Resecurity, a Los Angeles-based cybersecurity company protecting Fortune 500 companies worldwide, has registered an increase in malicious activity targeting law enforcement agencies at the beginning of Q2 2022. Threat actors are hacking email and other accounts which belong to law enforcement officers and their internal systems.
The emerging trend consists of threat actors sending fake subpoenas and EDR’s (Emergency Data Requests) to their victims from the hacked law enforcement email accounts. Using such capabilities, the threat actors are targeting major technology companies such as Apple, Facebook (Meta), Snapchat, and Discord are to name a few, to collect sensitive information about targets of interest. The replies received by the bad actors contain sensitive details which could/are being used for leverage extortion, or cyberespionage. Such incidents have become especially notable in cybercriminal group activities such as LAPSUS$ and Recursion Group.
Resecurity has been observing multiple Dark Web marketplaces where cybercriminals are monetizing their efforts by selling credentials belonging to police officers of various foreign countries (e-mails, VPNs, SSO, etc.). One example of an email account previously used to send fake EDR requests on behalf of the Bangladesh Police was recently covered in a Bloomberg article illustrating the risk of such tactics.
Based on experts’ opinion, one of the biggest concerns is the visible insecurity of the law enforcement IT infrastructure, such infrastructure creates significant risk to our society, not just in cyberspace but in real life too. Organized crime, terrorists and extremist groups may leverage such access for malicious purposes.
The trend is continuing to grow in popularity as more law enforcement organizations have been impacted by cyberattacks this month. Just recently, the Conti ransomware group claimed to attack the Intelligence Agency in Peru and leaked their data which created a significant precedent in the security community. DDOS Secrets – another notable group of threat actors, has released 285,635 leaked emails from Nauru Police.

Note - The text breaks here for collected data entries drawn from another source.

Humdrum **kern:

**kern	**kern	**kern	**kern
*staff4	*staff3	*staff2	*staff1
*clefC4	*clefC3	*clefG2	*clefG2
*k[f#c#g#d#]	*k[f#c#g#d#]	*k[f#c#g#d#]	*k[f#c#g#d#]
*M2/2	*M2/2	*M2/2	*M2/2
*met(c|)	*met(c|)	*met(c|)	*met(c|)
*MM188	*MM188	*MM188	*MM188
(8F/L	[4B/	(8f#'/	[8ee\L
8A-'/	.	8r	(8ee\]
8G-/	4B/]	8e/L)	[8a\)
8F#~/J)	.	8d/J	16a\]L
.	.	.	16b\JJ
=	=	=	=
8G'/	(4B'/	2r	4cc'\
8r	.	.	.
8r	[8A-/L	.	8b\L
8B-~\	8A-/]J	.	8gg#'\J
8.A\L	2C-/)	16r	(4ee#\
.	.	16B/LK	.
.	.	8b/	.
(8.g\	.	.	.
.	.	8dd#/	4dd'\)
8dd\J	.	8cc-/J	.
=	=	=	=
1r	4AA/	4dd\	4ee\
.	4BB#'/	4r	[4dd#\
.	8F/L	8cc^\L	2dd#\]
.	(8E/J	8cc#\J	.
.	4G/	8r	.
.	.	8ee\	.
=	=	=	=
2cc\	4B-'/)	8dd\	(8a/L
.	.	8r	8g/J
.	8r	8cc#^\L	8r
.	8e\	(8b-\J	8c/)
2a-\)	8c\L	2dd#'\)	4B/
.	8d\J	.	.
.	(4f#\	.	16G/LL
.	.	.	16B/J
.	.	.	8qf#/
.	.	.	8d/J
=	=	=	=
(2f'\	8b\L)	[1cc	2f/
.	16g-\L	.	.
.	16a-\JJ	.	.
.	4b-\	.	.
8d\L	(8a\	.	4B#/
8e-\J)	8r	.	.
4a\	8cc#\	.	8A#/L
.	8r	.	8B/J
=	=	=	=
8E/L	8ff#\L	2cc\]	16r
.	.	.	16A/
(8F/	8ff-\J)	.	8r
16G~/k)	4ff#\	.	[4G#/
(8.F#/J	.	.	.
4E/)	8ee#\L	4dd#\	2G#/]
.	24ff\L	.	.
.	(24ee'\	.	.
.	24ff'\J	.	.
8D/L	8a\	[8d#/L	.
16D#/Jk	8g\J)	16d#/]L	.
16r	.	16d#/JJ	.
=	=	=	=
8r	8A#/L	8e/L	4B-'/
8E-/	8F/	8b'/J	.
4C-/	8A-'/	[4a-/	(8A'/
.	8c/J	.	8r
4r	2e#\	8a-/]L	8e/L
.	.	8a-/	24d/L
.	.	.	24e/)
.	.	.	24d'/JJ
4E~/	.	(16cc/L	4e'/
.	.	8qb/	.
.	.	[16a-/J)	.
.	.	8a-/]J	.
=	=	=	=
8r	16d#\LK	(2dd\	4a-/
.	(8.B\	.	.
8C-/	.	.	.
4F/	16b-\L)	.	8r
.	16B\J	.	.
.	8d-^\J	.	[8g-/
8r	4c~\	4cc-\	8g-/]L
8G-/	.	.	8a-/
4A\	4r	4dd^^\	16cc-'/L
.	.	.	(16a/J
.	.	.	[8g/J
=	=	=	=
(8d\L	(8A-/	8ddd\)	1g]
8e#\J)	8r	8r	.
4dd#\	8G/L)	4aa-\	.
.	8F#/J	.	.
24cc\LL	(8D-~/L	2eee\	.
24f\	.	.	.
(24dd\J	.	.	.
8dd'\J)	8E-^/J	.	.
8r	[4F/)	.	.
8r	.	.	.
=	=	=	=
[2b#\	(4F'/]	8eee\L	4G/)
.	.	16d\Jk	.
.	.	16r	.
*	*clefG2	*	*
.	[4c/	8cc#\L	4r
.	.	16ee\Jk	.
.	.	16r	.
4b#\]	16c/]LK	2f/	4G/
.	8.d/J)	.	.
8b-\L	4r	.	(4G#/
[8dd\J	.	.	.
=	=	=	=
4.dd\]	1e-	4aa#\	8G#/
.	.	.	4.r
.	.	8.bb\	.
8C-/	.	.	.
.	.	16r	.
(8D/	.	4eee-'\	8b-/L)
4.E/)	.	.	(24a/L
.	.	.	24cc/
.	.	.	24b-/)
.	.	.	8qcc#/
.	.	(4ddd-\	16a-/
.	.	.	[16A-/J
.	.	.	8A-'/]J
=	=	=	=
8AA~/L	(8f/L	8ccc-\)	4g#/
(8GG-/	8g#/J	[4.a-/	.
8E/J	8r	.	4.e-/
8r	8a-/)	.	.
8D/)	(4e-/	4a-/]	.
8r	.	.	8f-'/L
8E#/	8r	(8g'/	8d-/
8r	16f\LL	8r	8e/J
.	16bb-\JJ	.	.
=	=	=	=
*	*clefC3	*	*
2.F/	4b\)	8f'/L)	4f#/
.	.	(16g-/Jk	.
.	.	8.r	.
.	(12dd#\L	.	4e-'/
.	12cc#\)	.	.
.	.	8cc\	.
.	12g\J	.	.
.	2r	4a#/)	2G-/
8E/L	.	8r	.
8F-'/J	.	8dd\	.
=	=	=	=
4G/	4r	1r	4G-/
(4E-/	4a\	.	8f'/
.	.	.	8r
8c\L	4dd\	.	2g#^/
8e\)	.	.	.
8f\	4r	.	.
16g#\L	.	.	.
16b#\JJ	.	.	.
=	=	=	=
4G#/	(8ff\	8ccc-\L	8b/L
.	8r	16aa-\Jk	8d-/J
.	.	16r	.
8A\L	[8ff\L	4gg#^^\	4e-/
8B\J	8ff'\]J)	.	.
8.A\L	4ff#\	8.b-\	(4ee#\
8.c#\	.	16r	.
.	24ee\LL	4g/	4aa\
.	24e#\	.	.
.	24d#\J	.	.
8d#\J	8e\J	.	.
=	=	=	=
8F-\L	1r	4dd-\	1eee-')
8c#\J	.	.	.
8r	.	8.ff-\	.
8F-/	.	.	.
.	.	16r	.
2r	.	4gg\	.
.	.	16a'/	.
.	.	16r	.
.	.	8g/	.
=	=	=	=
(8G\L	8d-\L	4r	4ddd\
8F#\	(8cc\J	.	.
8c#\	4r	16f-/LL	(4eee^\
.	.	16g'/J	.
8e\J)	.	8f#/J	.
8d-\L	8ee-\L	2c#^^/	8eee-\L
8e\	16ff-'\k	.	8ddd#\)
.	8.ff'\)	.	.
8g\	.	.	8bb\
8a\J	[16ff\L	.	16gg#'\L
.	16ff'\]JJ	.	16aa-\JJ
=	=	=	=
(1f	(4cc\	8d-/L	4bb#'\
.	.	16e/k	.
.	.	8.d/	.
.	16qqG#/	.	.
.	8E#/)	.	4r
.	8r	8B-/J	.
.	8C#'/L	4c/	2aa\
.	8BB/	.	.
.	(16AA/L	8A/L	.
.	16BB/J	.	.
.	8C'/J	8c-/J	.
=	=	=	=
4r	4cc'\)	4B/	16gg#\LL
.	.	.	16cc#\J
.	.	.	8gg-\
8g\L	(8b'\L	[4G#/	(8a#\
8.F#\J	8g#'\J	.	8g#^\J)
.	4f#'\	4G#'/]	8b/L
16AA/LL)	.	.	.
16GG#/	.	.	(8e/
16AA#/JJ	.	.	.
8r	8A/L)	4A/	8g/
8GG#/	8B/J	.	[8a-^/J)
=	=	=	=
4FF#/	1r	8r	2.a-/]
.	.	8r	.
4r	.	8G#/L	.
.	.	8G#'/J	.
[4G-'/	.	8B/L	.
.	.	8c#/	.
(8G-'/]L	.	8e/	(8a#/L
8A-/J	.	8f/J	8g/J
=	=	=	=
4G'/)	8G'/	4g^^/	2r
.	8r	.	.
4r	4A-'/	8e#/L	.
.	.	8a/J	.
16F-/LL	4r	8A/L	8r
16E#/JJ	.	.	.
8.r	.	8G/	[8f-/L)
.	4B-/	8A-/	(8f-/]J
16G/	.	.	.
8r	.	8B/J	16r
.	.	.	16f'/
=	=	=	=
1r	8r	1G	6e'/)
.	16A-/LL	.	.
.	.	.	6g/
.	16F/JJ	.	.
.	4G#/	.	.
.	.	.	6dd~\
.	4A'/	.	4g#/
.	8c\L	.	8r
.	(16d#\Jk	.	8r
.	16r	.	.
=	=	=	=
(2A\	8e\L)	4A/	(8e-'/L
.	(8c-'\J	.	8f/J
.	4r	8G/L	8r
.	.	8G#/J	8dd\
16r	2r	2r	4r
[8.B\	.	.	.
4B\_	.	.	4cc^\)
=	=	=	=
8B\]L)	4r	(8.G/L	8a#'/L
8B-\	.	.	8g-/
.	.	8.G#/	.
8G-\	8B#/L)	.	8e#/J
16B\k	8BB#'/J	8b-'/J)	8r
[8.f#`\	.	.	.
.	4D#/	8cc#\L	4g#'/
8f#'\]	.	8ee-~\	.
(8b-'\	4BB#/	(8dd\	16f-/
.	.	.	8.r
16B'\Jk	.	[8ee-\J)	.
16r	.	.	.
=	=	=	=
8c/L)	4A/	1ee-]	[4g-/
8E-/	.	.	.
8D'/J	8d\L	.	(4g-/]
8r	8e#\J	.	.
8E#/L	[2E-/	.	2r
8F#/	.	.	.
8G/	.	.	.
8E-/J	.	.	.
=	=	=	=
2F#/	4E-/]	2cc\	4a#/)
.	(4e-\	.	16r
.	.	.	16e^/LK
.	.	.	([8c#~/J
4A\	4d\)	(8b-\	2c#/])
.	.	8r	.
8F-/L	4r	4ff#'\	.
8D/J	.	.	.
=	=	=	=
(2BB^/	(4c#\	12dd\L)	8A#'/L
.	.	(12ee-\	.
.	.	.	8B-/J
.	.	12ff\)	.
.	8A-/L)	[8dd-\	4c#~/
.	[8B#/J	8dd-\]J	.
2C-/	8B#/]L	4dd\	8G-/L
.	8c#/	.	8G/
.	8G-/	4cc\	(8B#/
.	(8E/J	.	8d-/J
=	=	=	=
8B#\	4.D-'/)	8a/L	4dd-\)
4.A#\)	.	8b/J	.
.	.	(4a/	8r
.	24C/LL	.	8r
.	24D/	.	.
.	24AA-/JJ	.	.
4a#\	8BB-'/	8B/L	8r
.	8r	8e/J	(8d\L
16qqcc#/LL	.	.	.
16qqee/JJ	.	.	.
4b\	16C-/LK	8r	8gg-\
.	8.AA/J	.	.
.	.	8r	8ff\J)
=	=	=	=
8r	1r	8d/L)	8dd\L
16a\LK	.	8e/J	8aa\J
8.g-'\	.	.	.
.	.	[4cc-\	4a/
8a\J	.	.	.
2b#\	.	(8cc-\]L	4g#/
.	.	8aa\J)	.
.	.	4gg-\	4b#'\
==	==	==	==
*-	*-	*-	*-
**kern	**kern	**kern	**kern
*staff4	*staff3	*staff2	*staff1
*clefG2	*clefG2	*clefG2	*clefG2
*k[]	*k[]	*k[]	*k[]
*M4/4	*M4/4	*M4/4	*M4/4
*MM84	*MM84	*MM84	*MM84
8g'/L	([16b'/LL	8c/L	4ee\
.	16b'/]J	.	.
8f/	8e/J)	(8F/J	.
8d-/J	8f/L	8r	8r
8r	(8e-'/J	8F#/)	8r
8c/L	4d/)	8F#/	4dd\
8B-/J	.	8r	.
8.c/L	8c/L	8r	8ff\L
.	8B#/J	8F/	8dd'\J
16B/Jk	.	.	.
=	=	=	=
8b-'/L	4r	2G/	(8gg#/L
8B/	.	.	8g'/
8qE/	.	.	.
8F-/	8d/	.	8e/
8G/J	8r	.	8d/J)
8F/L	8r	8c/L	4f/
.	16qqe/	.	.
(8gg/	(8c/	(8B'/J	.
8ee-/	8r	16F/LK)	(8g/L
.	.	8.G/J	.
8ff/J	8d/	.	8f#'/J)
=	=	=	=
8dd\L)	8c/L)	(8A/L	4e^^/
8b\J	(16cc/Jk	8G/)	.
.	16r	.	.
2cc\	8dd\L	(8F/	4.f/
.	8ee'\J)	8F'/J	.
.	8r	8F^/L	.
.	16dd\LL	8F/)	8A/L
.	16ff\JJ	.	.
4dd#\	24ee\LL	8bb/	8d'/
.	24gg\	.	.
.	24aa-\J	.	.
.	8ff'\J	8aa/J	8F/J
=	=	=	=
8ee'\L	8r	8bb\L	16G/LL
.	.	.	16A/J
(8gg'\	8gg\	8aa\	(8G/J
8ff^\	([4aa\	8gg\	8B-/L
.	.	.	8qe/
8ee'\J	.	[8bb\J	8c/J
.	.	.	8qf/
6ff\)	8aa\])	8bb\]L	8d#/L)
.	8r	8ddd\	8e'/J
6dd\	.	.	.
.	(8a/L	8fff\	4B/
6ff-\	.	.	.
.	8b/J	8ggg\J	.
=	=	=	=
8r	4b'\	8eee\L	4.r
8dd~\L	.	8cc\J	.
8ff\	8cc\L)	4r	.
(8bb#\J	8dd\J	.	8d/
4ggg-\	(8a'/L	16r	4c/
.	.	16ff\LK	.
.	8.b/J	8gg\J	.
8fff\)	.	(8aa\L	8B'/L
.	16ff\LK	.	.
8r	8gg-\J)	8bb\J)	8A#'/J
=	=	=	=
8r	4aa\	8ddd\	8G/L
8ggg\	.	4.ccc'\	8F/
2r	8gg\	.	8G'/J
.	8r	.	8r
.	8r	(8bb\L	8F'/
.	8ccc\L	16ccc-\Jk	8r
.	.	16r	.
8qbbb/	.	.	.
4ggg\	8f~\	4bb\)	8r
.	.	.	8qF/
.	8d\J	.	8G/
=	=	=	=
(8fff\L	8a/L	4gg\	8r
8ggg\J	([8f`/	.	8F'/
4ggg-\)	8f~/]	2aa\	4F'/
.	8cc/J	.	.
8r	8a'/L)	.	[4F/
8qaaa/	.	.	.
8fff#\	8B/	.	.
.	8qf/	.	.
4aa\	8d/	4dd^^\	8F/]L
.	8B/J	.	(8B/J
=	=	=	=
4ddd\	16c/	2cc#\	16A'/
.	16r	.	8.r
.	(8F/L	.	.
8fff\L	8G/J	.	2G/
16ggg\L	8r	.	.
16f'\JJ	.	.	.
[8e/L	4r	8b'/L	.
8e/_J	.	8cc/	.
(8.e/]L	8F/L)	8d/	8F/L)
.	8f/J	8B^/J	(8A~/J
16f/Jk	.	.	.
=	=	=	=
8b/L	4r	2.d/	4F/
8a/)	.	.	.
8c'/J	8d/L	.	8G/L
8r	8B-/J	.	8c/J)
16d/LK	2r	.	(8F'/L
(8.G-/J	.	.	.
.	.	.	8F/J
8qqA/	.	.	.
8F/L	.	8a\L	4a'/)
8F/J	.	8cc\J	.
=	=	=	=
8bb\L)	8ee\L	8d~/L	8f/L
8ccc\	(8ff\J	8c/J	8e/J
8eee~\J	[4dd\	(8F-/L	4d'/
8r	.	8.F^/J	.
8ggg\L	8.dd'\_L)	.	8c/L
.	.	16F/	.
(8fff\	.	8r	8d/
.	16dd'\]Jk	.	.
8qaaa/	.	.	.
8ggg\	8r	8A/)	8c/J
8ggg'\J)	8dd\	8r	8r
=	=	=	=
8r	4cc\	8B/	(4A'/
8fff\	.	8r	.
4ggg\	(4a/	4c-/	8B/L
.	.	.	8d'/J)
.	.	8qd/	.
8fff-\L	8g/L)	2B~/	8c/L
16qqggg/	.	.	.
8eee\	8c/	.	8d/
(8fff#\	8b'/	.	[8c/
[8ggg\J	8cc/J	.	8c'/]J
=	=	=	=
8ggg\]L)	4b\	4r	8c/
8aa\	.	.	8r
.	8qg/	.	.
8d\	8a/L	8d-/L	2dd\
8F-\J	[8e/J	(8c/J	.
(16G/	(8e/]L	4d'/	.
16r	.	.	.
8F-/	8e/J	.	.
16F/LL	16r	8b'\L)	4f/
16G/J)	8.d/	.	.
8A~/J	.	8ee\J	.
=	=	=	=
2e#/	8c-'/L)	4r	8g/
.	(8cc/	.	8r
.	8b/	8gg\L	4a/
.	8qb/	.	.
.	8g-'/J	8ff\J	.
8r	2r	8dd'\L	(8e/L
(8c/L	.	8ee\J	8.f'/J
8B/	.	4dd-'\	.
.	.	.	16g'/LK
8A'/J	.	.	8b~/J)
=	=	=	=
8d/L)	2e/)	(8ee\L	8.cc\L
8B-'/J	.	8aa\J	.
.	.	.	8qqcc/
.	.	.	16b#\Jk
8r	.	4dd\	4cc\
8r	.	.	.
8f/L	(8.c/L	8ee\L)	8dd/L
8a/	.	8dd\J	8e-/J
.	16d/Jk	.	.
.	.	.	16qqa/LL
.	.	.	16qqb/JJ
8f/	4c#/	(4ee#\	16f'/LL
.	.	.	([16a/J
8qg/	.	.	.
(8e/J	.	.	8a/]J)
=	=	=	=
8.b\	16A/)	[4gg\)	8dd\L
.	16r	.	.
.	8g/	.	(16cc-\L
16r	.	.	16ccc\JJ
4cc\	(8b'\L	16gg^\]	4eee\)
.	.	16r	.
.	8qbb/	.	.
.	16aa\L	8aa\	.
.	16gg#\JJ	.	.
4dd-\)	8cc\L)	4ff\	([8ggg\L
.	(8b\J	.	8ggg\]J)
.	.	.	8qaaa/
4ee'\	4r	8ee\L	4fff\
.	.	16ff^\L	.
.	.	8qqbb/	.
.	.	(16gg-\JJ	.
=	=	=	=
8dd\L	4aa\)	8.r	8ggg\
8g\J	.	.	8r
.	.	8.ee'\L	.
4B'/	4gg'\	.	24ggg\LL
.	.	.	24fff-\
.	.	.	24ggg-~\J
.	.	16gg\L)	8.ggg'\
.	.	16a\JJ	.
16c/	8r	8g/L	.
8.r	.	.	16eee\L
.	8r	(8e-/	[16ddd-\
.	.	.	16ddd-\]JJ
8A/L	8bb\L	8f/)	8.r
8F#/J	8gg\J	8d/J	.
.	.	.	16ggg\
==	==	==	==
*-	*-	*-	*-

The most typical scenarios involving attacks on law enforcement systems include:
Protest activity (15%)
Unauthorized access (25%)
Law enforcement systems and applications abuse (8%)
Data theft (12%)
Based on the published research, such malicious activity is especially visible in countries of Latin America, South-East Asia, and offshore jurisdictions. Last year, Resecurity registered a targeted security incident related to one of the law enforcement organizations in the Middle East and its counterpart in the face of one of the international police organizations.
“Sophisticated bad actors and APT groups are actively targeting law enforcement agencies worldwide. Traditional cybercriminals are also an important component in this process, as state-supported actors may be actively collaborating with them for further planned cyberattacks and targeted network intrusions. Investigation of such incidents is a complicated process due to the significant sensitivity involved,” said Christian Lees, CTO of Resecurity.
Resecurity is committed to protecting consumers and enterprises all over the globe, and is actively involved in public-private partnerships to share actionable cyber threat intelligence (CTI) with financial institutions, technology companies and law enforcement to ultimately minimize the risk of credentials being compromised and data breaches being executed.